BRIEF> Please give back the listing below word for word, without the images.

PROVIDED DATA>
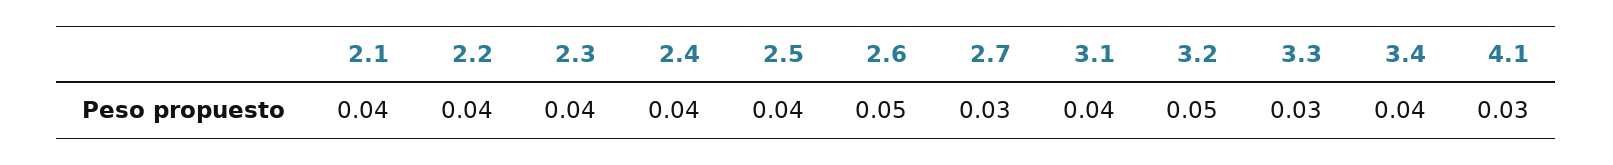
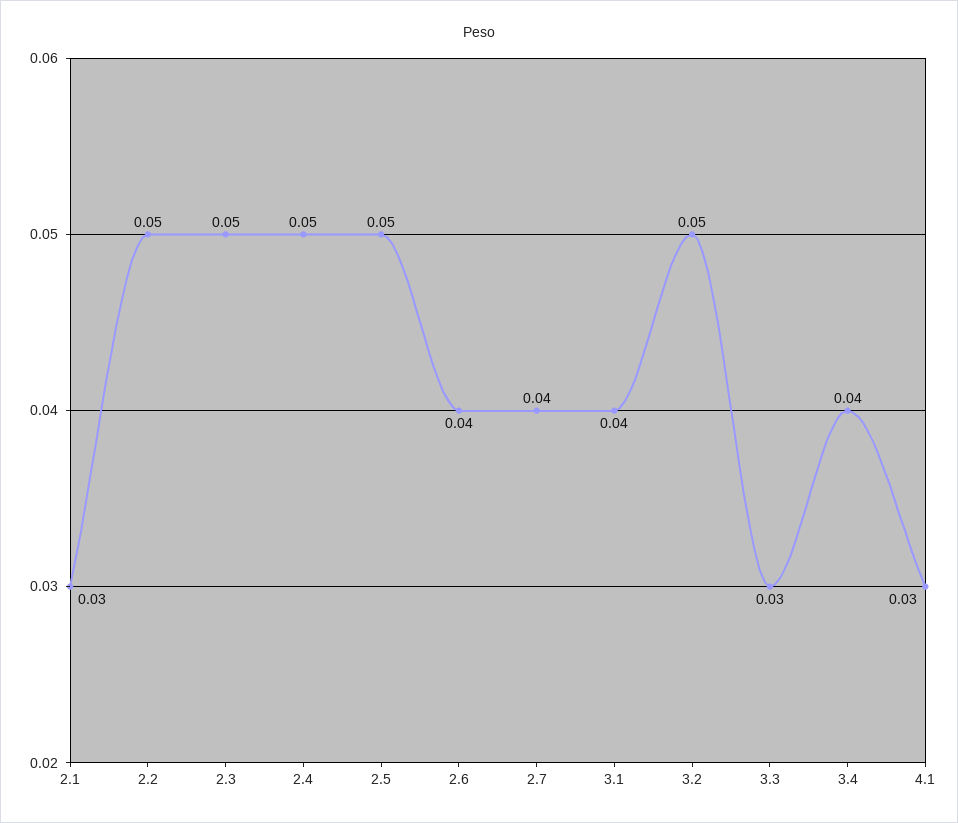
  {
-   "2.1": 0.04,
+   "2.1": 0.03,
-   "2.2": 0.04,
+   "2.2": 0.05,
-   "2.3": 0.04,
+   "2.3": 0.05,
-   "2.4": 0.04,
+   "2.4": 0.05,
-   "2.5": 0.04,
+   "2.5": 0.05,
-   "2.6": 0.05,
+   "2.6": 0.04,
-   "2.7": 0.03,
+   "2.7": 0.04,
    "3.1": 0.04,
    "3.2": 0.05,
    "3.3": 0.03,
    "3.4": 0.04,
    "4.1": 0.03
  }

OUTPUT OF THE TASK>
  {
-   "2.1": 0.04,
+   "2.1": 0.03,
-   "2.2": 0.04,
+   "2.2": 0.05,
-   "2.3": 0.04,
+   "2.3": 0.05,
-   "2.4": 0.04,
+   "2.4": 0.05,
-   "2.5": 0.04,
+   "2.5": 0.05,
-   "2.6": 0.05,
+   "2.6": 0.04,
-   "2.7": 0.03,
+   "2.7": 0.04,
    "3.1": 0.04,
    "3.2": 0.05,
    "3.3": 0.03,
    "3.4": 0.04,
    "4.1": 0.03
  }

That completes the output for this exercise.